A Place of Hiding

Along with the Abbotts, the Duffys were present. Kevin—estate manager, groundsman, caretaker of Le Reposoir, and apparently whatever else that Guy had needed him to be at a moment’s notice—hung back from everyone and stood at a window where he made a study of the gardens below him, adhering to what was evidently his policy of never doing more than grunting at anyone. His wife Valerie sat by herself with her hands gripped together in her lap. She alternated between watching her husband, watching Ruth, and watching the lawyer unpack his briefcase. If anything, she looked utterly bewildered to be included in this ceremony. And then there was Frank. Margaret had been introduced to him after the burial. Frank Ouseley, she’d been told, longtime bachelor and Guy’s very good friend. His virtual soul mate, if the truth be told. They’d discovered a mutual passion for things relating to the war and they’d bonded over that, which was enough to make Margaret observe the man with suspicion. He was behind the whole benighted museum project, she had learned. This made him the reason that God only knew how many of Guy’s millions might well be diverted in a direction that was not her son’s. Margaret found him particularly repugnant with his ill-fitting tweeds and badly capped front teeth. He was heavy as well, which was another mark against him. Paunches spoke of gluttony which spoke of greed. And he was speaking to Adrian at the moment, Adrian who obviously didn’t have the sense to recognise an adversary when he was standing in front of him breathing the same air. If things worked out the way Margaret was beginning to fear they might work out in the next thirty minutes or so, she and her son could very well be at legal loggerheads with this dumpy man. Adrian might be wise enough to realise that, if nothing else, and to keep his distance as a result.

Margaret sighed. She observed her son and noted for the first time how much he actually resembled his father. She also noted how much he did to play down that resemblance, cropping his hair drastically so Guy’s curls weren’t visible, dressing badly, shaving close to his skin to avoid anything that remotely resembled Guy’s neatly trimmed beard. But he could do nothing about his eyes, which were so like his father’s. Bedroom eyes, they’d been called, heavy-lidded and sensual. And he could do nothing about his complexion, swarthier than the average Englishman’s. She went to him where he stood near the fireplace with his father’s friend. She linked her arm through his. “Sit with me, darling,” she said to her son. “May I steal him from you, Mr. Ouseley?”

There was no need for Frank Ouseley to respond because Ruth had closed the drawing room door, indicating that all relevant parties were present. Margaret led Adrian to a sofa that formed part of a seating group near the table on which Guy’s solicitor—a reedy-looking man called Dominic Forrest—had set out his papers.

Margaret didn’t fail to notice that everyone was attempting to look as unanticipatory as possible. This included her own son upon whom she’d had to prevail to attend this meeting at all. He sat slumped, his face expressionless and his body a declaration of how little he cared to hear what his father had intended with his money.

This made no difference to Margaret because she cared. So when Dominic Forrest put on his half-moon spectacles and cleared his throat, she was all attention.

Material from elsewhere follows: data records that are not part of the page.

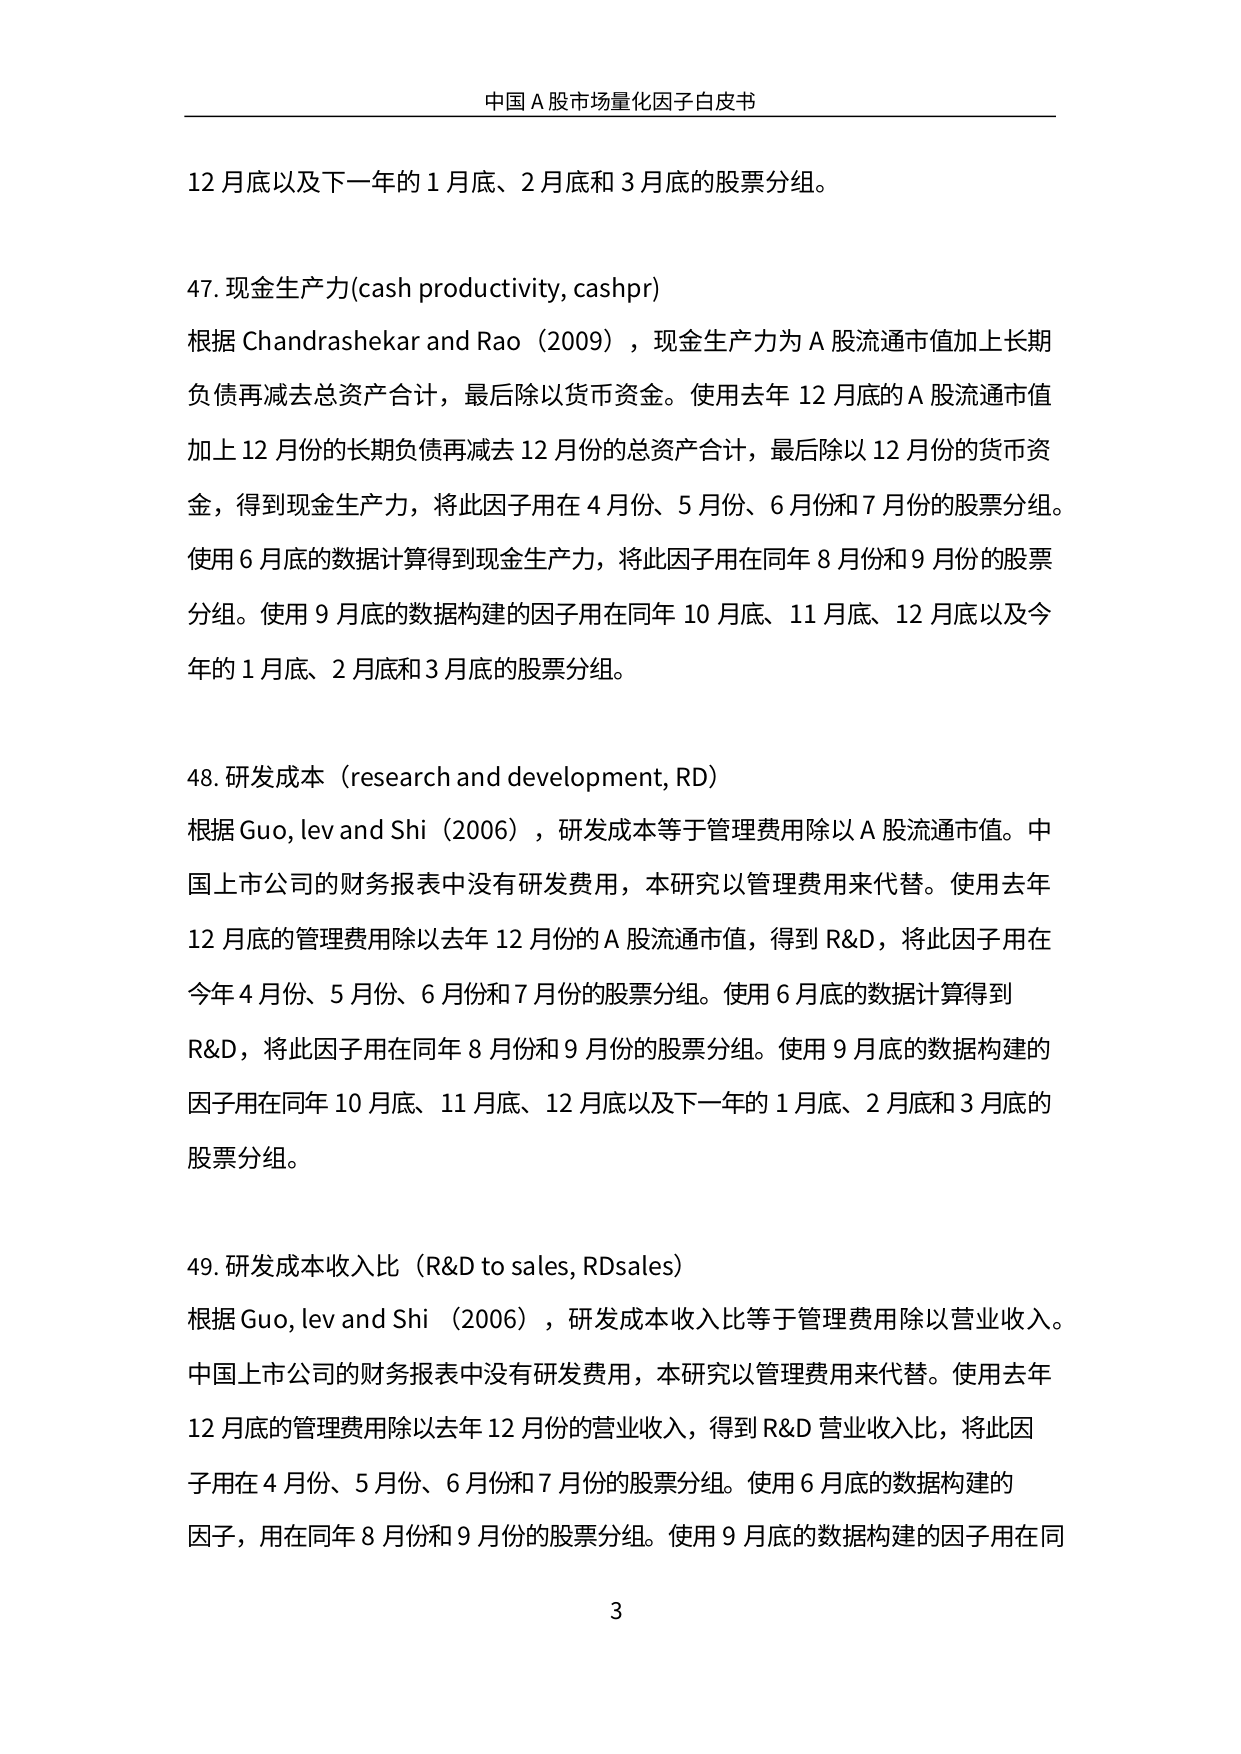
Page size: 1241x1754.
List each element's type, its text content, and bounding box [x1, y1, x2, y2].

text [187, 1517, 1066, 1553]
text 12 月底以及下一年的 1 月底、2 月底和 3 月底的股票分组。 [187, 162, 1132, 198]
list 现金生产力(cash productivity, cashpr) [187, 268, 1132, 304]
text R&D，将此因子用在同年 8 月份和 9 月份的股票分组。使用 9 月底的数据构建的因子用在同年 10 月底、11 月底、12 月底以及下一年的 1 月底、2 月底和 3 月底的股票分组。 [187, 1029, 1053, 1175]
text 根据 Guo, lev and Shi（2006），研发成本等于管理费用除以 A 股流通市值。中国上市公司的财务报表中没有研发费用，本研究以管理费用来代替。使用去年12 月底的管理费用除以去年 12 月份的 A 股流通市值，得到 R&D，将此因子用在今年 4 月份、5 月份、6 月份和 7 月份的股票分组。使用 6 月底的数据计算得到 [187, 810, 1053, 1011]
text 根据 Chandrashekar and Rao（2009），现金生产力为 A 股流通市值加上长期负债再减去总资产合计，最后除以货币资金。使用去年 12 月底的 A 股流通市值加上 12 月份的长期负债再减去 12 月份的总资产合计，最后除以 12 月份的货币资金，得到现金生产力，将此因子用在 4 月份、5 月份、6 月份和 7 月份的股票分组。使用 6 月底的数据计算得到现金生产力，将此因子用在同年 8 月份和 9 月份的股票分组。使用 9 月底的数据构建的因子用在同年 10 月底、11 月底、12 月底以及今年的 1 月底、2 月底和 3 月底的股票分组。 [187, 321, 1053, 685]
list 研发成本（research and development, RD） [187, 757, 1132, 793]
text 根据 Guo, lev and Shi （2006），研发成本收入比等于管理费用除以营业收入。中国上市公司的财务报表中没有研发费用，本研究以管理费用来代替。使用去年12 月底的管理费用除以去年 12 月份的营业收入，得到 R&D 营业收入比，将此因 [187, 1299, 1053, 1445]
text 子用在 4 月份、5 月份、6 月份和 7 月份的股票分组。使用 6 月底的数据构建的 [187, 1464, 1132, 1500]
list 研发成本收入比（R&D to sales, RDsales） [187, 1246, 1132, 1283]
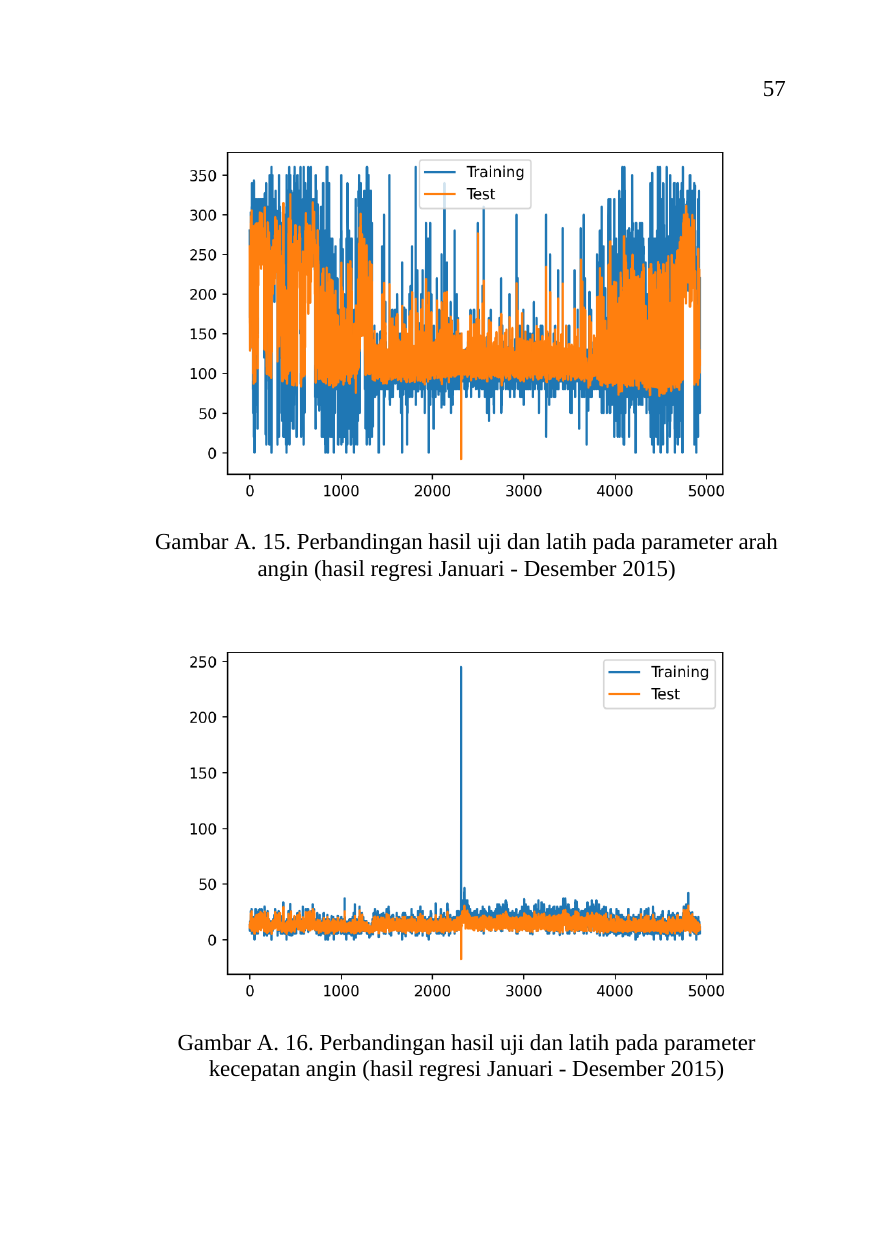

He’d made sure that Margaret knew this formal reading-of-the-will situation was extremely irregular. Far better for beneficiaries to be made aware of inheritances in a setting that allowed them the privacy to absorb the information and to ask any questions they might have without the delicacy of their situation being revealed to parties who might have no vested interest in their individual welfare. Which, Margaret knew, was legalese for how much Mr. Forrest would have preferred to be able to make arrangements to see each beneficiary separately in order to bill each one individually later. Nasty little man. Ruth perched birdlike on the edge of a Queen Anne chair not far from Valerie. Kevin Duffy remained at the window, Frank at the fireplace. Ana?s Abbott and her daughter came to sit on a love seat where the one wrung her hands and the other tried to tuck her giraffe legs somewhere where they wouldn’t seem so obtrusive.